En cuanto a los huesos de animales descubiertos, los arqueólogos encontraron restos de mastodontes, elefantes, caballos, rinocerontes, hipopótamos, antílopes salvajes, cerdos, hienas y cocodrilos: ¡Dios! Claramente, estos antiguos homínidos no eran nada quisquillosos con la comida. Es importante destacar que muchos de estos animales se encontraban en entornos parecidos a la sabana y cerca de fuentes de agua dulce. Algo así era probablemente el paisaje que habitaban los homínidos de Olduvai en ese momento.

El análisis de los huesos fosilizados reveló que habían sido descuartizados. Ain Boucherit es ahora el yacimiento más antiguo del norte de África que tiene pruebas arqueológicas tangibles del uso de herramientas de piedra sobre carnes.

“El uso efectivo de herramientas afiladas para cortar en Ain Boucherit sugiere que nuestros antepasados ​​no eran meros carroñeros”, dijo Isabel Cáceres, arqueóloga de la Universidad Rovira i Virgili en España y coautora del estudio en unas declaraciones. “No está claro en este momento si cazaban o no, pero las pruebas mostraron claramente que competían exitosamente contra otros carnívoros por la carne”

Desafortunadamente, no se encontraron huesos de homínidos en el yacimiento, por lo que los investigadores solo pueden hacer conjeturas sobre qué especie exacta era responsable de las herramientas. Podría haber sido el Homo habilis, una especie humana primitiva de la aquella época, o incluso Australopithecinestardíos, el género de los homínidos asociado a la famosa Lucy.

Scerri dijo que este documento remarca la importancia del norte de África, y también del Sahara, ante los arqueólogos que buscan aprender más sobre los orígenes humanos. El documento, dijo, también plantea nuevas preguntas sobre la evolución de los homínidos, y sobre el origen y la difusión de la tecnología olduvayense.

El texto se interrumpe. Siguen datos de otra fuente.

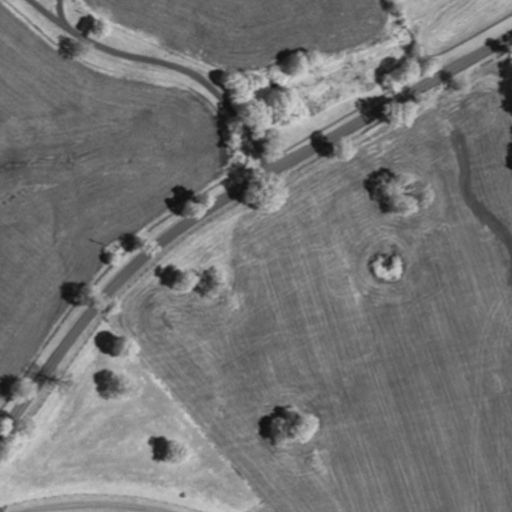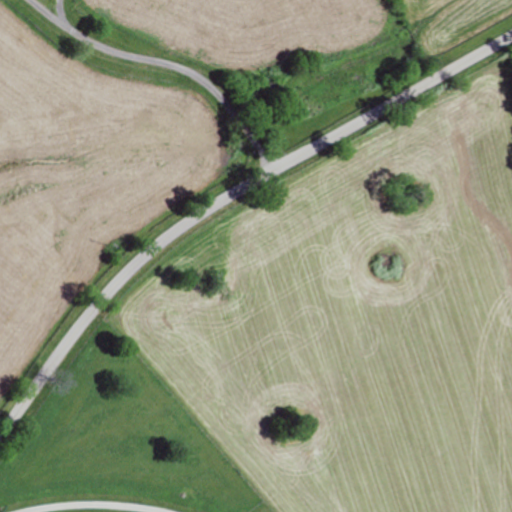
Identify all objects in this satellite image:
road: (62, 12)
road: (166, 62)
road: (224, 199)
road: (92, 503)
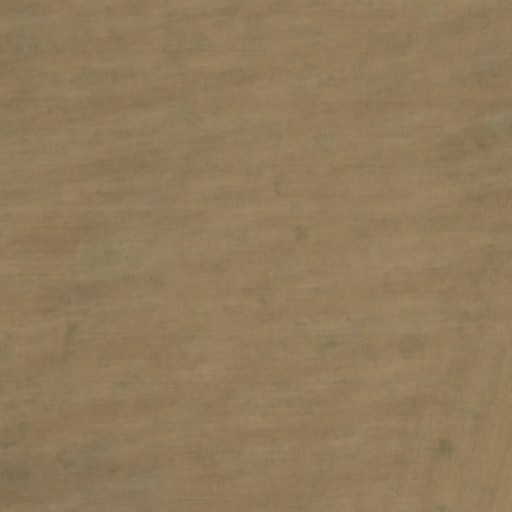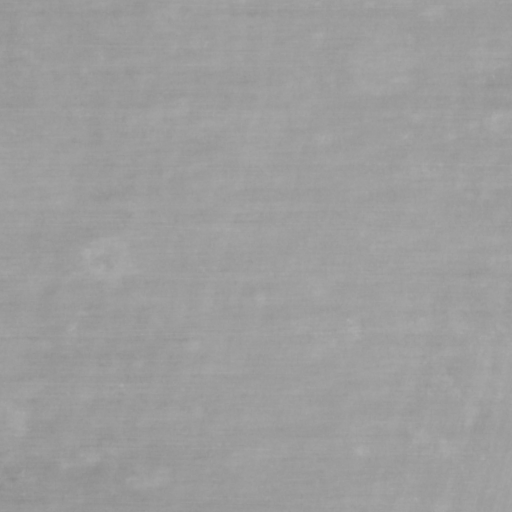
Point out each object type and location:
crop: (256, 256)
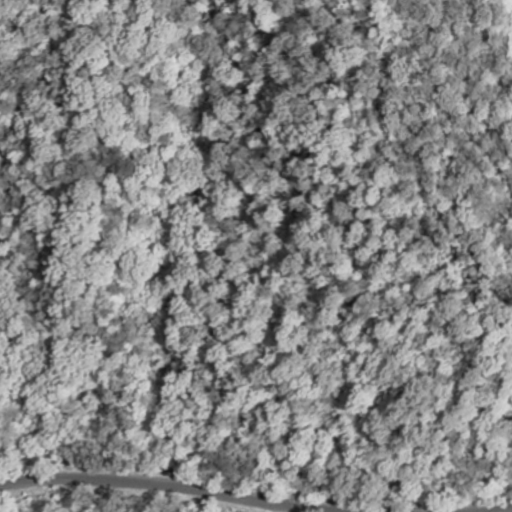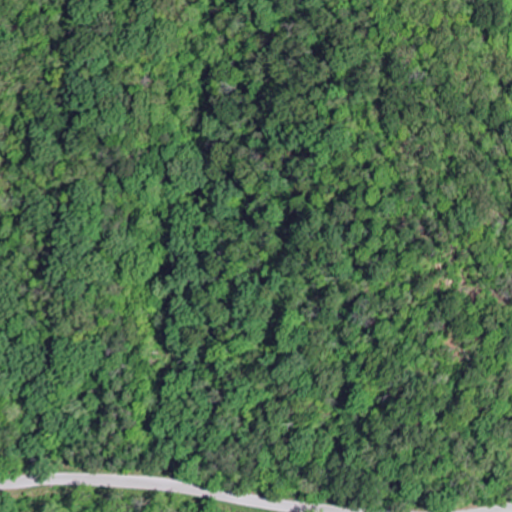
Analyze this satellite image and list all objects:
road: (255, 499)
road: (201, 500)
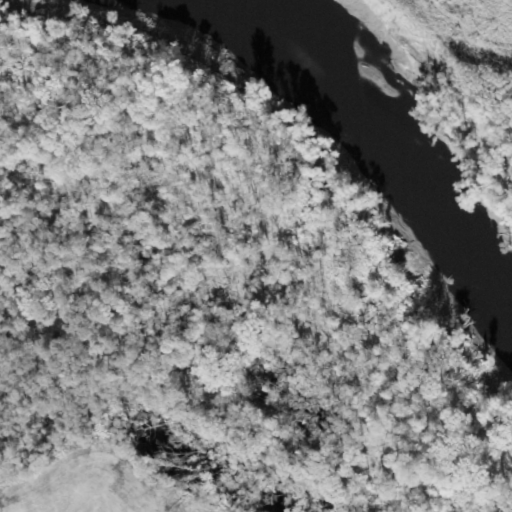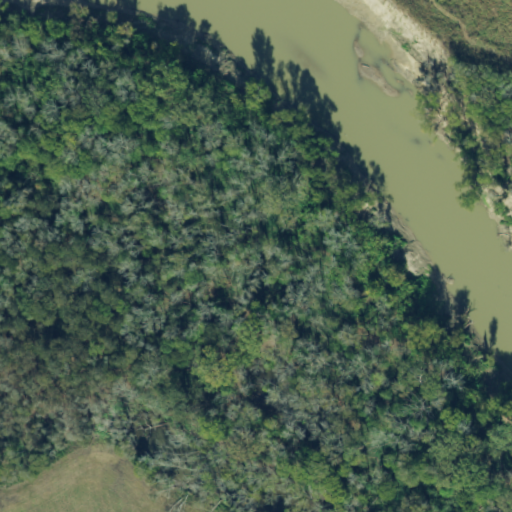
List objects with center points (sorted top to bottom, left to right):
river: (373, 138)
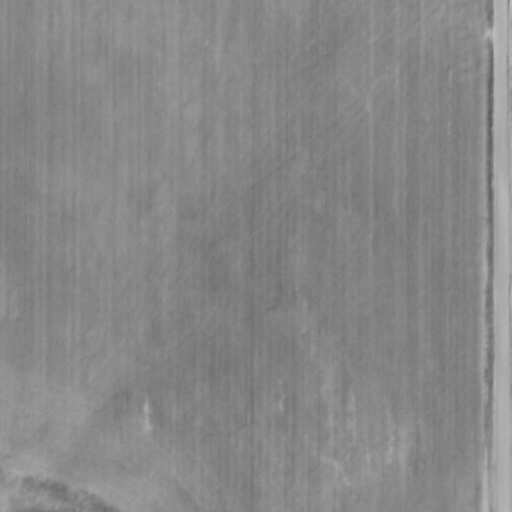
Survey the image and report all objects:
road: (503, 256)
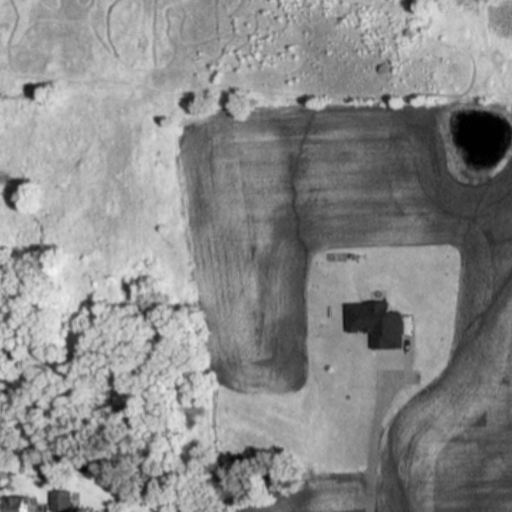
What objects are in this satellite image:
road: (365, 436)
building: (135, 497)
building: (174, 498)
building: (63, 500)
building: (242, 501)
building: (60, 502)
building: (15, 504)
building: (19, 505)
building: (193, 511)
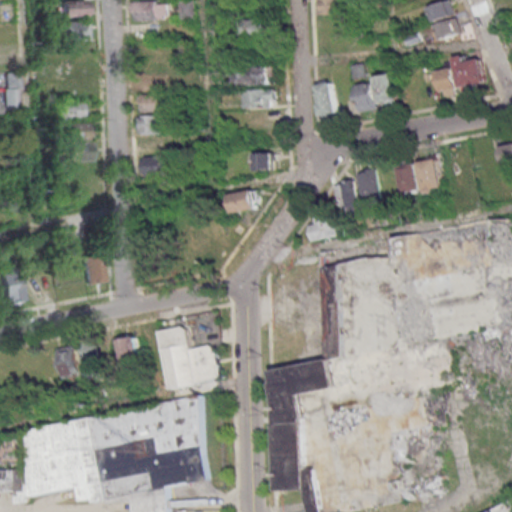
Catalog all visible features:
building: (424, 0)
building: (334, 6)
building: (72, 7)
building: (188, 9)
building: (153, 10)
building: (443, 10)
building: (256, 27)
building: (449, 29)
building: (72, 30)
road: (496, 41)
road: (401, 53)
building: (70, 71)
building: (256, 75)
building: (464, 75)
building: (153, 82)
building: (11, 90)
building: (379, 92)
road: (306, 94)
road: (209, 96)
building: (259, 97)
building: (329, 99)
building: (155, 102)
building: (68, 109)
road: (25, 114)
building: (75, 141)
road: (341, 145)
building: (156, 146)
building: (507, 152)
road: (116, 153)
building: (265, 160)
building: (76, 172)
building: (422, 177)
building: (372, 188)
building: (349, 196)
building: (244, 200)
road: (154, 205)
building: (324, 228)
road: (390, 234)
building: (93, 268)
building: (32, 281)
building: (11, 284)
building: (0, 291)
road: (121, 308)
road: (273, 308)
road: (135, 324)
building: (131, 348)
building: (80, 357)
building: (189, 358)
building: (391, 368)
road: (247, 397)
building: (299, 424)
building: (120, 454)
building: (15, 481)
road: (211, 500)
road: (153, 505)
road: (85, 511)
building: (510, 511)
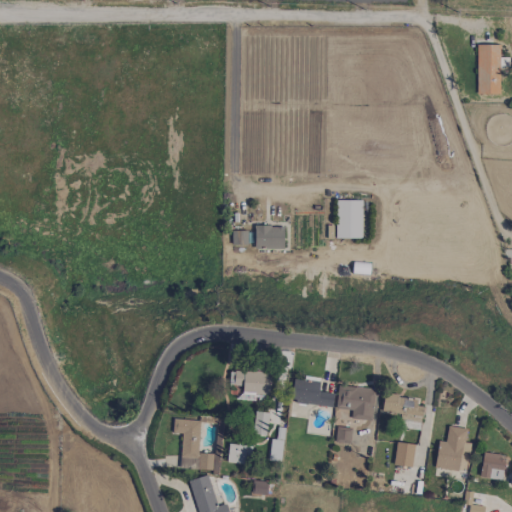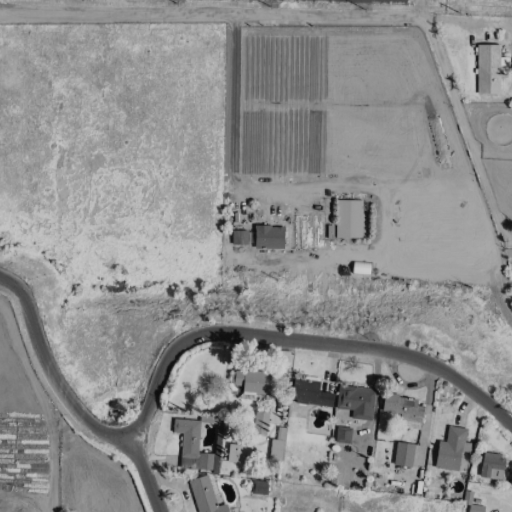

“El documento no puede responder a estas preguntas, pero cambia la historia al plantearlas, lo que indica que podría haber alternativas al modelo dominante sobre nuestro origen en África Oriental”, dijo a Gizmodo. “Como señalan los autores, ya se han encontrado en la región sahariana de Chad fósiles del Australopithecus bahrelghazali de hace 3,3 millones de años. Los hallazgos reportados por Sahnouni y sus compañeros, por lo tanto, se suman a una serie de pruebas que demuestran que en África del Norte y en el Sahara podrían haber descubrimientos que cambiasen estas teorías”.

Estos hallazgos son sorprendentemente congruentes con la propia investigación de Scerri. En un artículo de Trends in Ecology and Evolution publicado el pasado mes de julio, Scerri y sus compañeros afirmaron que el Homo sapiens tenía un origen panafricano y que nuestra especie no evolucionó a partir de una única población ancestral.

“En nuestro modelo, los antepasados ​​humanos ya estaban dispersos por toda África”, explicó. “Diferentes poblaciones entraron en contacto entre sí en diferentes momentos y en diferentes lugares, con unos patrones dinámicos en los que se mezclaban y separaban y que eventualmente llevaron a la aparición de las características biológicas y de comportamiento de las poblaciones humanas contemporáneas. Los hallazgos de Sahnouni y sus colegas concuerdan con este punto de vista, aunque de una manera bastante vaga, ya que son anteriores a los primeros destellos de las diferencias de nuestra especie por casi 1,8 millones de años”.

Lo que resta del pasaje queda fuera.